Is mucosal healing achievable?   If you were scoped and adjustments made in therapy, then much higher rate (HR >4) of remission. Bougen, Clin Gastroenterol Hepatol 12: 978.  Endoscopy may be best way to assess mucosal healing.  Since it is invasive, efforts have been made to identify surrogate markers.

Treat-to-Target Algorithm

Treat-to-Target Algorithm

Surrogate Markers

  • Ultrasound –can be useful but operator-dependent
  • MRE had 83% accuracy for endoscopic remission: Gastroenterol 2014; 146: 374.
  • Calprotectin not as accurate in children? Am J Gastroenterol 2014; 109: 637. Sensitivity high 97%, specificity for remission 68%
  • CRP –if elevated, higher risk of complications or surgery. However, sensitivity is much lower for disease activity than calprotectin/imaging studies for active disease
  • Drug levels. Therapeutic IFX trough levels (and adalimumab) are highly predictive of mucosal healing.

Bottomline (my interpretation): Resolution of clinical symptoms and improvement in bloodwork is not good enough.  When/timing to assess with sensitive surrogate markers is still uncertain.  In many patients, endoscopy is needed to assure adequate improvement; however, in others, a followup imaging study (eg. MRE) or sensitive stool assays may be the best approach.

A related story (from AGA’s Today in Medicine email feed & pointed out to me by Ben Gold) indicates that estimation of clinical symptoms is not accurate:

Survey Suggests Severity Of IBD Is Underestimated By Gastroenterologists.

MedPage Today (10/31, Walsh, 186K) reports that survey results presented at a medical conference indicate that “the severity of inflammatory bowel disease is significantly underestimated by gastroenterologists.” Researchers found that “a total of 55% and 67% of physicians who participated in a web-based survey rated cases of Crohn’s disease and ulcerative colitis as being mild when they were actually moderate.” Meanwhile, “for case studies that represented severe disease, 76% and 81% of the physicians gave ratings of either moderate or mild for Crohn’s disease and ulcerative colitis, respectively.”


Related blog posts:

Risk Stratification in Pediatric IBD: Are we there yet? Jeffrey Hyams (Connecticut Children’s

Initially, Dr. Hyams described the exploding head syndrome; many attendees might have thought they had this due to information/”big data” overload, but this syndrome is a sleep disorder/parasomnia event.  Here’s a link to the image from his talk.  Then, Dr. Hyams reviewed data on risk stratification:

  • Mutations: Some genetic mutations are associated with disease severity
  • Still needed: specific pediatric data
  • Microbiome: Some profiles associated as prognostic factors in pediatric RISK study
  • Early anti-TNF associated with improved outcomes (using propensity analysis) Gastroenterol 2014; 146: 383.

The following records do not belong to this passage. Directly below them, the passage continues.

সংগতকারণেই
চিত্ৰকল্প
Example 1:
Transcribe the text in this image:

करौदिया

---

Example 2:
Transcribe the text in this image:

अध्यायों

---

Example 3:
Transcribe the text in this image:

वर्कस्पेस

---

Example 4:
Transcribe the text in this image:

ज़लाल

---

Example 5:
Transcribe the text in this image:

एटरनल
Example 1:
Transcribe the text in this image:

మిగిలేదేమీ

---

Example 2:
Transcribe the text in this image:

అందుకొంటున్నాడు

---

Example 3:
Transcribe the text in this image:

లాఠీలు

Bottomline: Not there yet with risk stratification. Many factors environmental, genetic susceptibility, immune response, and treatment need to be sorted out with “big data.”

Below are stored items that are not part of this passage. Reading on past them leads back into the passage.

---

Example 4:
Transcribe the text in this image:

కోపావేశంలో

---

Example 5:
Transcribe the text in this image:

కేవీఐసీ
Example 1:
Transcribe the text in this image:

Key Clinical Questions for your practice at this time:

  • Does this patient have known risk factors for doing poorly?
  • Am I using current therapies properly?
  • What is the risk of undertreated disease? This needs to be considered with discussion of safety of IBD meds.

Cross Examination of Cross-Sectional Imaging in IBD –Sudha Anupindi (Radiology/CHOP)

  • For the most part, barium studies discouraged (eg. UGI/SBFT) by speaker; radiation ~1 mSv.
  • CT (conventional) widely available and easy –if needed urgently/middle of night.

Initial presentation: imaging of choice

  • MR enterography –no radiation, better contrast resolution, best for perianal disease, able to evaluated peristalsis. Two limitations: cost, interpretation
  • CT enterography –fewer motion artifacts (0.6 seconds), lower cost, increased availability, better spatial resolution radiation reduced with current technology at most Children’s hospitals: 1-2 mSv

Abdominal ultrasound holds promise as alternative imaging with lower cost.